Extracted data: Begin

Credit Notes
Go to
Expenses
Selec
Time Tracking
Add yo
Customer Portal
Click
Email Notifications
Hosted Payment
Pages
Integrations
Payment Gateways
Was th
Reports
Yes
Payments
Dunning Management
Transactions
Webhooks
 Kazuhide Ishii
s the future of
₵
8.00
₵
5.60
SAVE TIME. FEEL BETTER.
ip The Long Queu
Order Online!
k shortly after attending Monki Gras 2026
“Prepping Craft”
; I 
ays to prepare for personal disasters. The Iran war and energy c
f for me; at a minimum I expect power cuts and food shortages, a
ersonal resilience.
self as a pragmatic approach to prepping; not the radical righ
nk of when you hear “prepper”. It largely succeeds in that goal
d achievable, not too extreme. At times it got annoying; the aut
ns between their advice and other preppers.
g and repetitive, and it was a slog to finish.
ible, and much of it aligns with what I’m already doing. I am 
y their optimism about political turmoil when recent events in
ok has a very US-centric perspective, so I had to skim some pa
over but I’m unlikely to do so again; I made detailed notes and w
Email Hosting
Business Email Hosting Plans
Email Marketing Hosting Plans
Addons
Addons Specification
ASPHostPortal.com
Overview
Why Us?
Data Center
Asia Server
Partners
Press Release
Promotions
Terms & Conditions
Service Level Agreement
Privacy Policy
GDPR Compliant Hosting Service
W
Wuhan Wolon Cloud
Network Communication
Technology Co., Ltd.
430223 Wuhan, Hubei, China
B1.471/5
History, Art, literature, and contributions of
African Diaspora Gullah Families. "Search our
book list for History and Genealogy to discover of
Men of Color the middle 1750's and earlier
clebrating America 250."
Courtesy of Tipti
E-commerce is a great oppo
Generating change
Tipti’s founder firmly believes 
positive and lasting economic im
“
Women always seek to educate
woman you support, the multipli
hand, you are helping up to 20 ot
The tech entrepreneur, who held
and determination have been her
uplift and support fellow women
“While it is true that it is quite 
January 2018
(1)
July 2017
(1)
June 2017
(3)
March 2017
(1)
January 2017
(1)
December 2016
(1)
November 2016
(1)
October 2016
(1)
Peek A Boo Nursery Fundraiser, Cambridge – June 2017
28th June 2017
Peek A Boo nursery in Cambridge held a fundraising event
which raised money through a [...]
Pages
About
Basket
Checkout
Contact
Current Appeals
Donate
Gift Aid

Extracted data: End

→ Request:
Rename "Peek A Boo" to "Little Acorns" everywhere in the entries, and reproduce every other line unchanged.

→ Expected answer:
Credit Notes
Go to
Expenses
Selec
Time Tracking
Add yo
Customer Portal
Click
Email Notifications
Hosted Payment
Pages
Integrations
Payment Gateways
Was th
Reports
Yes
Payments
Dunning Management
Transactions
Webhooks
 Kazuhide Ishii
s the future of
₵
8.00
₵
5.60
SAVE TIME. FEEL BETTER.
ip The Long Queu
Order Online!
k shortly after attending Monki Gras 2026
“Prepping Craft”
; I 
ays to prepare for personal disasters. The Iran war and energy c
f for me; at a minimum I expect power cuts and food shortages, a
ersonal resilience.
self as a pragmatic approach to prepping; not the radical righ
nk of when you hear “prepper”. It largely succeeds in that goal
d achievable, not too extreme. At times it got annoying; the aut
ns between their advice and other preppers.
g and repetitive, and it was a slog to finish.
ible, and much of it aligns with what I’m already doing. I am 
y their optimism about political turmoil when recent events in
ok has a very US-centric perspective, so I had to skim some pa
over but I’m unlikely to do so again; I made detailed notes and w
Email Hosting
Business Email Hosting Plans
Email Marketing Hosting Plans
Addons
Addons Specification
ASPHostPortal.com
Overview
Why Us?
Data Center
Asia Server
Partners
Press Release
Promotions
Terms & Conditions
Service Level Agreement
Privacy Policy
GDPR Compliant Hosting Service
W
Wuhan Wolon Cloud
Network Communication
Technology Co., Ltd.
430223 Wuhan, Hubei, China
B1.471/5
History, Art, literature, and contributions of
African Diaspora Gullah Families. "Search our
book list for History and Genealogy to discover of
Men of Color the middle 1750's and earlier
clebrating America 250."
Courtesy of Tipti
E-commerce is a great oppo
Generating change
Tipti’s founder firmly believes 
positive and lasting economic im
“
Women always seek to educate
woman you support, the multipli
hand, you are helping up to 20 ot
The tech entrepreneur, who held
and determination have been her
uplift and support fellow women
“While it is true that it is quite 
January 2018
(1)
July 2017
(1)
June 2017
(3)
March 2017
(1)
January 2017
(1)
December 2016
(1)
November 2016
(1)
October 2016
(1)
Little Acorns Nursery Fundraiser, Cambridge – June 2017
28th June 2017
Little Acorns nursery in Cambridge held a fundraising event
which raised money through a [...]
Pages
About
Basket
Checkout
Contact
Current Appeals
Donate
Gift Aid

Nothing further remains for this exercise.